Dataset entries
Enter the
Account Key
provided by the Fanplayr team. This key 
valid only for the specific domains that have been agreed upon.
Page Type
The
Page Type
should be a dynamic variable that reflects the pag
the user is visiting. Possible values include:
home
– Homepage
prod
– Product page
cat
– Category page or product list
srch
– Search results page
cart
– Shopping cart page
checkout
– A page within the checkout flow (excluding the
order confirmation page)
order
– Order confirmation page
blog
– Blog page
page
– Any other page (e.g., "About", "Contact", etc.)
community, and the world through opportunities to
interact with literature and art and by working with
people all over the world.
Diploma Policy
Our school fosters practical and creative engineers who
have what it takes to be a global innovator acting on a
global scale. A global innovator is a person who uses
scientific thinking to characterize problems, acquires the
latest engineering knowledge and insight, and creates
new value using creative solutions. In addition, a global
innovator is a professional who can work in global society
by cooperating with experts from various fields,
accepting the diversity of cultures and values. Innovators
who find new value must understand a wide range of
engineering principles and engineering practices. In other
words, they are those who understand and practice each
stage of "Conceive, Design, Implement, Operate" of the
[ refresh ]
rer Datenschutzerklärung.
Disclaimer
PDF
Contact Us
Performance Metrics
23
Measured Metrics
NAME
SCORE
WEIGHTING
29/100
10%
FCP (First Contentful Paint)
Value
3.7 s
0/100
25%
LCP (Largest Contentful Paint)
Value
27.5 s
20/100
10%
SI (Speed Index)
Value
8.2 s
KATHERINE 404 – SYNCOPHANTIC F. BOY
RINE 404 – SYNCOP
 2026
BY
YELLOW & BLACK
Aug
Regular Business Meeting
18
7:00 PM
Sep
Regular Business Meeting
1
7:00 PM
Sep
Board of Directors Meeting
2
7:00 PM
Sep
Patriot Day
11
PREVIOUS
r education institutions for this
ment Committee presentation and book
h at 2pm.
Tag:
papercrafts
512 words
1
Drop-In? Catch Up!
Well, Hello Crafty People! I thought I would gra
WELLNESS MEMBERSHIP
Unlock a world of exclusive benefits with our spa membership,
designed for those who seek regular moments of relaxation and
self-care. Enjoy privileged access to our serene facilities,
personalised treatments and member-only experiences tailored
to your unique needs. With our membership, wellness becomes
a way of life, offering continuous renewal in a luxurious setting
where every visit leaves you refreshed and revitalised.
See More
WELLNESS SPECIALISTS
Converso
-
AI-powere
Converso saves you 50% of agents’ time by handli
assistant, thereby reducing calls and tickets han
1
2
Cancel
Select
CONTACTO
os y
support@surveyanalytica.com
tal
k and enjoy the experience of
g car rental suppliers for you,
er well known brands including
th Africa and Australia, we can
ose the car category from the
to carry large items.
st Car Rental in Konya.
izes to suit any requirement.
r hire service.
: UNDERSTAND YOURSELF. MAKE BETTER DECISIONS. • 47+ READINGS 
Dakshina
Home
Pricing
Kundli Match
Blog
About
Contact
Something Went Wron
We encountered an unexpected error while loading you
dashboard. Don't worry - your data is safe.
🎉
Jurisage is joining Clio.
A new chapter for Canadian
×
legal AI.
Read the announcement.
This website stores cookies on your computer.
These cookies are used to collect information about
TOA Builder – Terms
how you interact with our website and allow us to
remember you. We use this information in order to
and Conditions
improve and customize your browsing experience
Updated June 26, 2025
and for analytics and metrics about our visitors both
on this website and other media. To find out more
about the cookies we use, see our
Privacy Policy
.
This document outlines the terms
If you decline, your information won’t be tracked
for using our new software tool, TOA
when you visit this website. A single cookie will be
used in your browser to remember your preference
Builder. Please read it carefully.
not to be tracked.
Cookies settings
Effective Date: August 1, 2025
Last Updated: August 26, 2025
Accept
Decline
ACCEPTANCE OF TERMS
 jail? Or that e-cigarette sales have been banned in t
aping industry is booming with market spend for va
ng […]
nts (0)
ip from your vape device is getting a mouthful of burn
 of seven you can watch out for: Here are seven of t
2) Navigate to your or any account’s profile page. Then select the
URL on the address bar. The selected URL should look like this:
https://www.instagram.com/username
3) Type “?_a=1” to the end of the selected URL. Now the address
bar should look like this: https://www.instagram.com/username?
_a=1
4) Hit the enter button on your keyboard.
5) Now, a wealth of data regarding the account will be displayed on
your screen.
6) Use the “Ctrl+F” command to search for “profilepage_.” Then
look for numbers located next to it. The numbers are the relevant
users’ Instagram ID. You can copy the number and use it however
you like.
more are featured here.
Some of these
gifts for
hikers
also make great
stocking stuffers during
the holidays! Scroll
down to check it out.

- Required work: The output should be exactly the lines above from the line containing "people all over the world." to the line containing "accepting the diversity", inclusive, with no other lines.

- Answer for the task:
people all over the world.
Diploma Policy
Our school fosters practical and creative engineers who
have what it takes to be a global innovator acting on a
global scale. A global innovator is a person who uses
scientific thinking to characterize problems, acquires the
latest engineering knowledge and insight, and creates
new value using creative solutions. In addition, a global
innovator is a professional who can work in global society
by cooperating with experts from various fields,
accepting the diversity of cultures and values. Innovators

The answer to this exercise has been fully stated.